Purse seine biasanya disebut jaring kantong, karena bentuk jaring tersebut waktu dioperasikan menyerupai kantong. Purse seine kadang-kadang juga disebut jaring kolor, karena pada bagian bawah jaring dilengkapi dengan tali kolor yang berguna untuk menyatukan bagian bawah jaring sewaktu operasi, dengan cara menarik tali kolor tersebut Sadhori, 1985. Alat tangkap purse seine merupakan alat tangkap yang dioperasikan secara aktif, yaitu dengan cara mengejar dan melingkarkan jaring pada suatu gerombolan ikan. Selanjutnya dikatakan bahwa purse seine terdiri dua jenis yaitu tipe Amerika dan Jepang. Purse seine tipe Amerika berbentuk empat persegi panjang dengan bagian pembentuk kantong terletak di bagian tepi jaring.
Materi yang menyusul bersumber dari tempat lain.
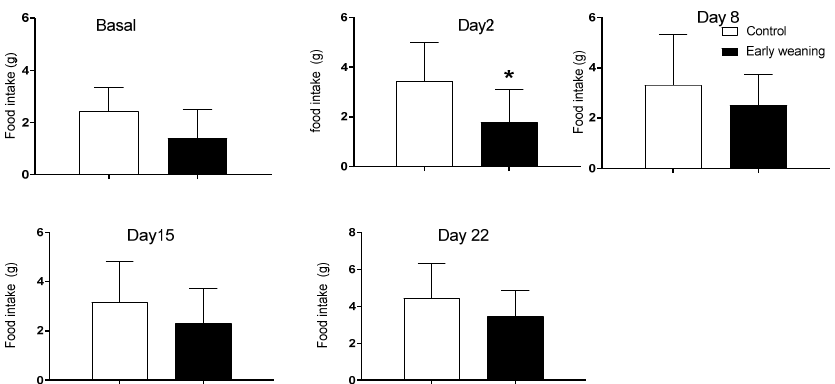
Figure 4. Effect of Early Weaning associated with chronic stress on chocolate cookie (Bauducco) intake. Data were obtained from animals during their 166–168 days of age (basal analysis) and on days 2 (169–171 days of age), 8 (175–177 days of age), 15 (182–184 days of age), and 22 (188–190 days of age) of alimentary stress. t -test n = 8. Data expressed as mean ± SD. * p < 0.05 vs. controls.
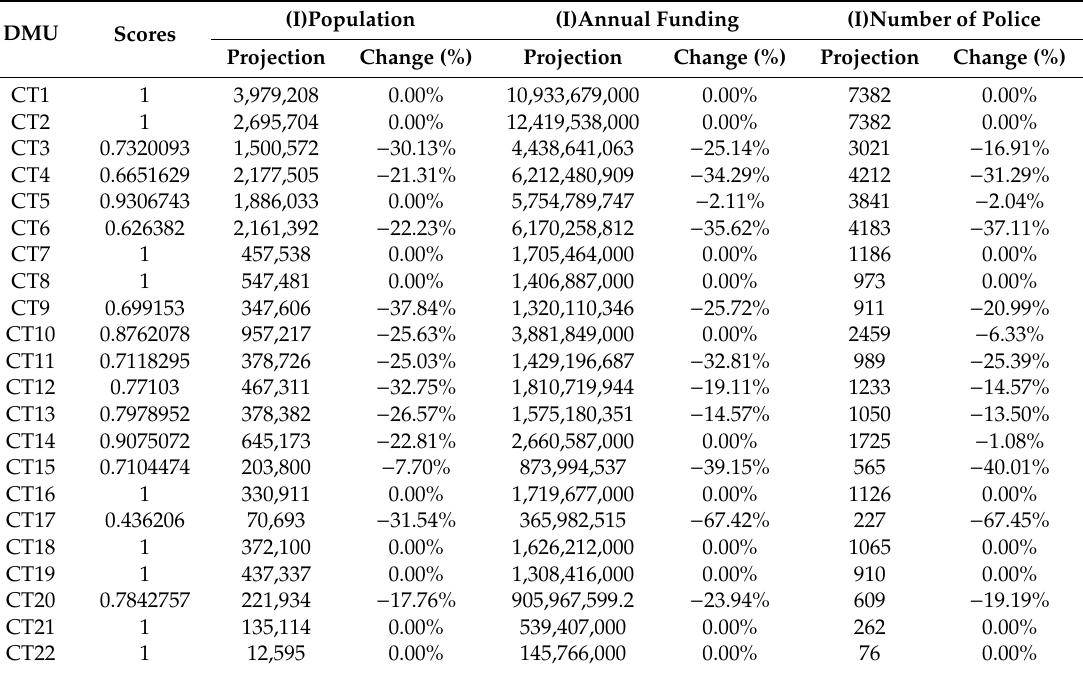
Table 7. Input factor projections.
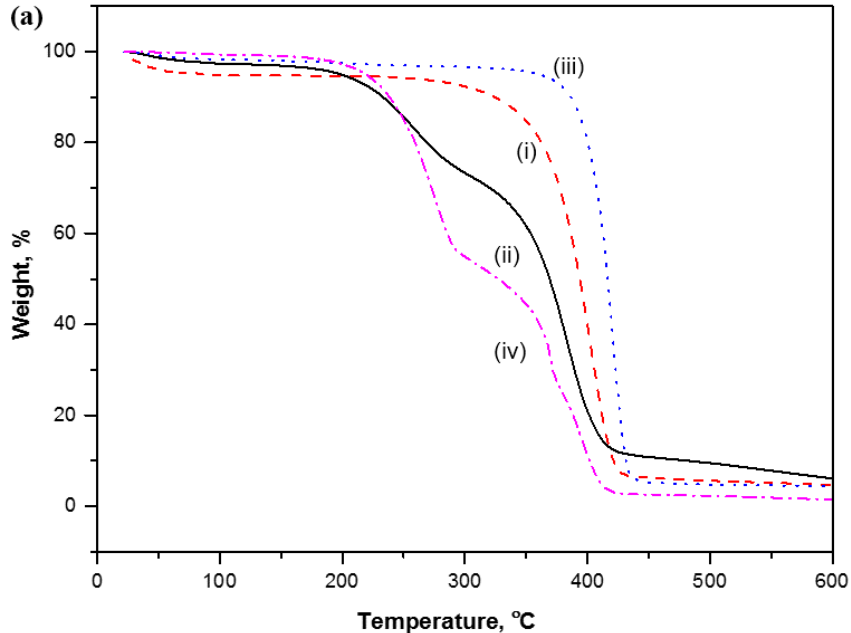
Figure 2. Thermogravimetric analysis representing ( a ) weight loss; ( b ) differential weight loss of (i) unmodified microfibrillated cellulose (MFC); (ii) modified MFC; (iii) pure styrene-maleimide (SMI) and (iv)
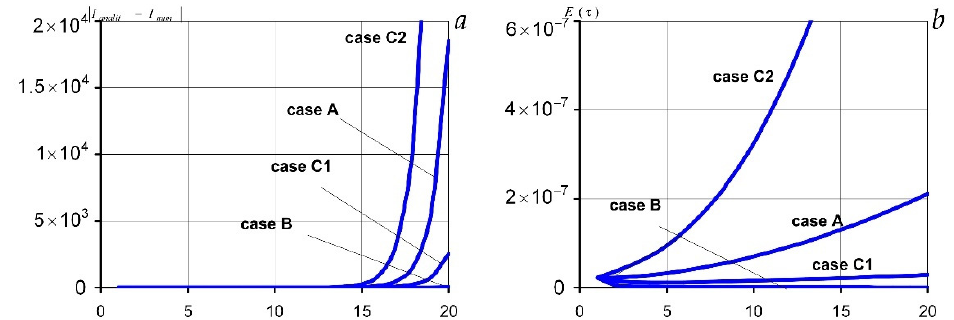
Figure 9. Graphs of absolute ( a ) and relative ( b ) errors for four considered cases of A, B, C1, and C2 of the relation between the number of nodes and grid width for the integrand f ( τ (cid:48) , τ (cid:48)(cid:48) ) = exp( τ (cid:48) ) τ (cid:48)(cid:48) . τ (cid:82) Table 5. Calculation of integral 0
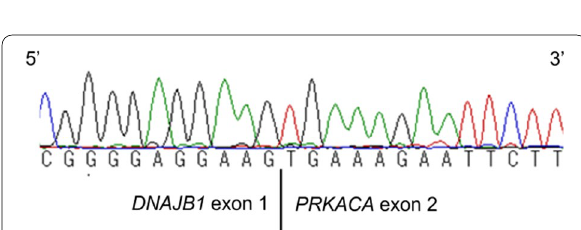
Fig. 4 With RT-PCR using FFPE tissue, DNAJB1-PRKACA fusion gene was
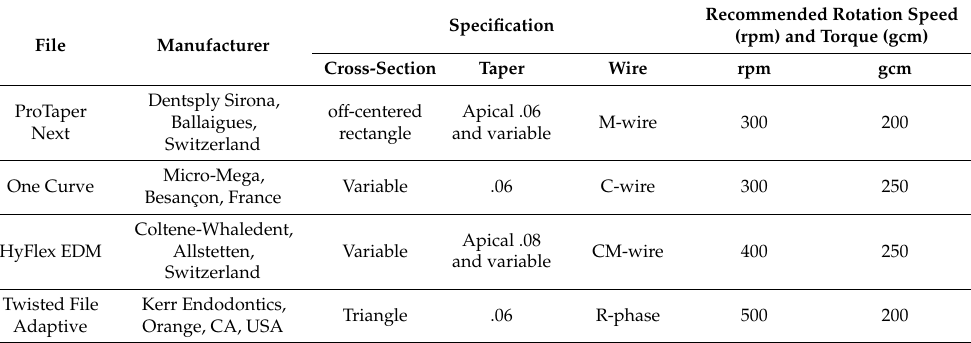
Table 1. Specification of tested files and recommended rotational speed and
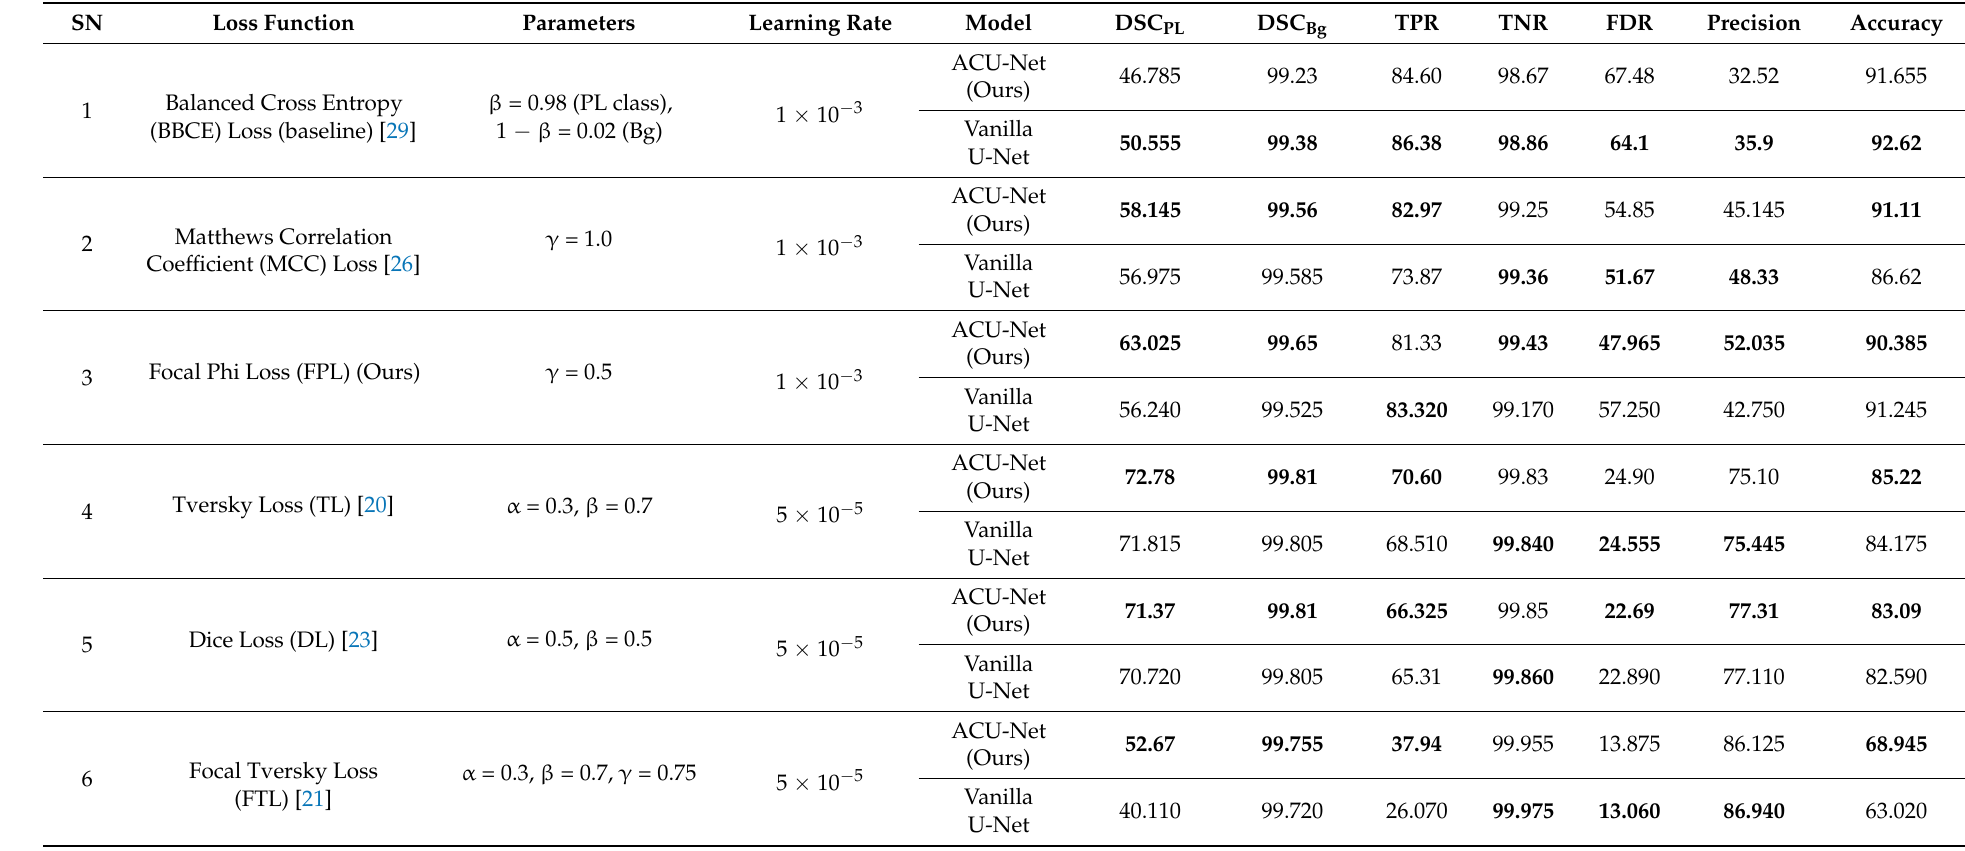
Table 5. Experimental results comparison of the proposed ACU-Net and vanilla U-Net model with various loss functions on Mendeley PL validation dataset with 80 images.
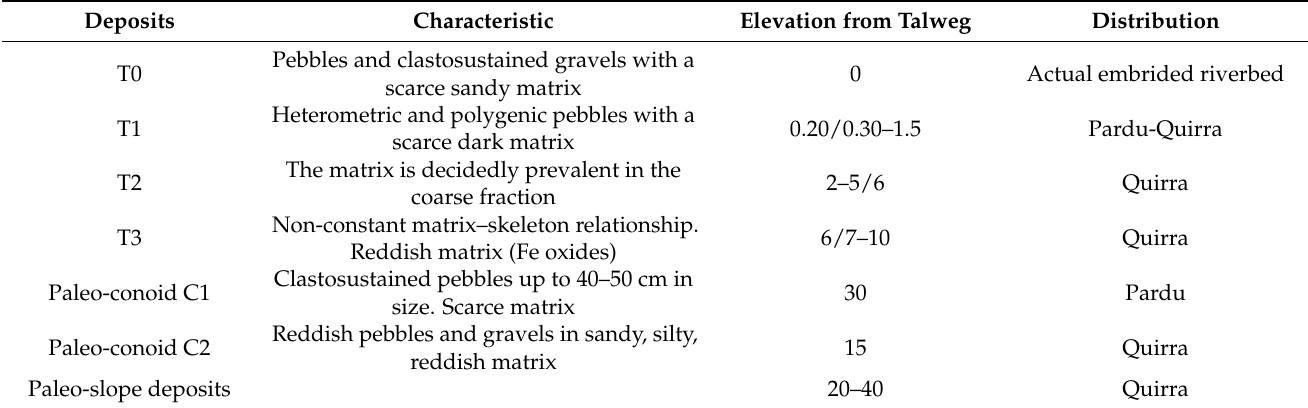
Table 3. Morphostratigraphic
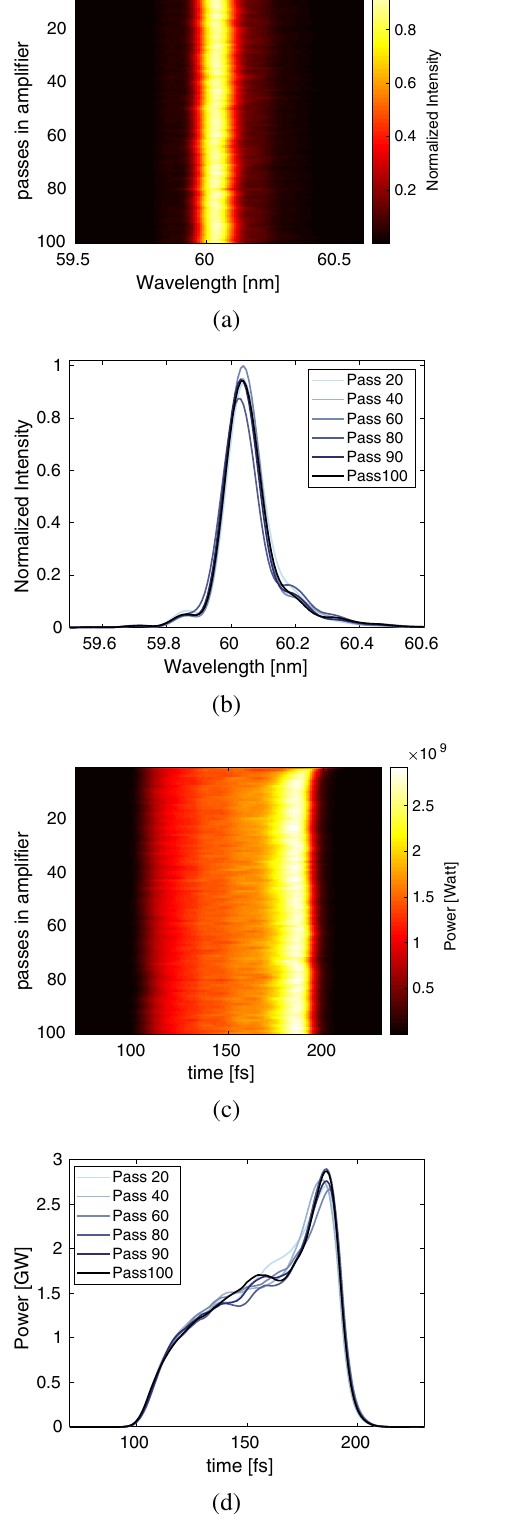
FIG. 5. 12th harmonic of a 50 nm seed light pulse. (a) Output spectrum per pass at amplifier. (b) Output spectrum for selected passes. (c) Power per pass in amplifier along the intrabeam coordinate s . (d) Output power profile for selected passes.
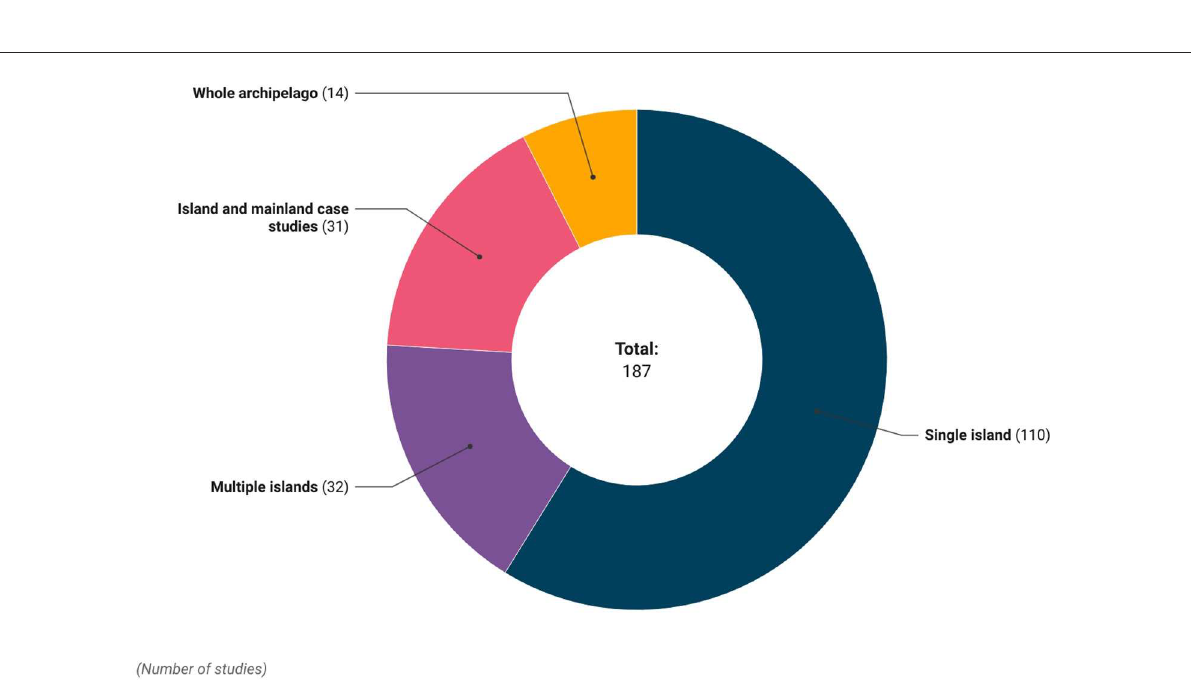
FIGURE2 Distribution of articles per study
Purse seine tipe Jepang berbentuk empat persegi panjang dengan bagian bawah berbentuk busur lingkar. Bagian pembentuk kantong pada purse seine tipe Jepang terletak ditengah jaring Brandt, 2005. Sadhori 1985, menyatakan bahwa purse seine dibedakan berdasarkan empat kelompok besar yaitu : 1 Berdasarkan bentuk jaring utama : persegi panjang atau segi empat, trapesium atau potongan, dan lekuk, 2 Berdasarkan jumlah kapal yang digunakan pada waktu operasi : tipe satu kapal one boat system dan tipe dua kapal two boat system, 3 Berdasarkan waktu operasi yang dilakukan : purse seine siang dan purse seine malam, 4 Berdasarkan spesies ikan yang tertangkap : purse seine lemuru, layang, kembung, cakalang. Prinsip penangkapan dengan menggunakan purse seine adalah melingkari gerombolan ikan dengan jaring, kemudian bagian bawah jaring dikerucutkan sehingga ikan tujuan penangkapan akan terkurung pada bagian kantong, atau dengan memperkecil ruang lingkup gerakan ikan, sehingga ikan tidak dapat melarikan diri. Oleh sebab itu, jika ikan belum terkumpul pada suatu catchable area atau berada diluar kemampuan tangkap jaring, maka dapat diusahakan ikan datang atau berkumpul dengan menggunakan lampu atau rumpon Ayodhyoa, 1981.

2.2.2 Bagan perahu

Bagan lifnet merupakan alat tangkap yang dioperasikan dengan cara menarik waring ke permukaan air pada posisi horisontal. Pada saat pengangkatan waring ke permukaan terjadi proses penyaringan air, ikan yang berukuran lebih besar dari ukuran mata waring akan tersaring pada waring Fridman, 1986. Kontruksi bagan perahu terdiri dari waring, perahu, rumah bagan anjang- anjang, lampu, serok, dan roller yang berfungsi untuk mengangkat dan menurunkan waring Subani dan Barus, 1989. Menurut Von Brandt 2005, bagan diklasifikasikan ke dalam klasifikasi jaring angkat lifnet karena proses pengoperasiannya, jaring diturunkan ke dalam perairan, kemudian diangkat secara vertikal, berdasarkan teknik yang digunakan untuk memikat perhatian ikan agar berkumpul pada area, maka bagan diklasifikasikan dalam light fishing yang menangkap ikan dengan menggunakan atraktor cahaya untuk mengumpulkan ikan. Bagan perahu menggunakan lampu atau cahaya sebagai alat bantu penangkapan, oleh karena itu operasi tidak dimungkinkan dilakukan pada siang hari atau saat sinar bulan terang, karena cahaya menyebar merata dipermukaan air. Penangkapan ikan dengan bagan hanya akan efektif dilakukan pada malam hari. Waktu operasi penangkapan biasanya dimulai saat matahari mulai terbenam hingga menjelang fajar. Pada umumya ikan akan aktif dan menunjukkan sifat fototaksis yang maksimum sebelum tengah malam Gunarso, 1985.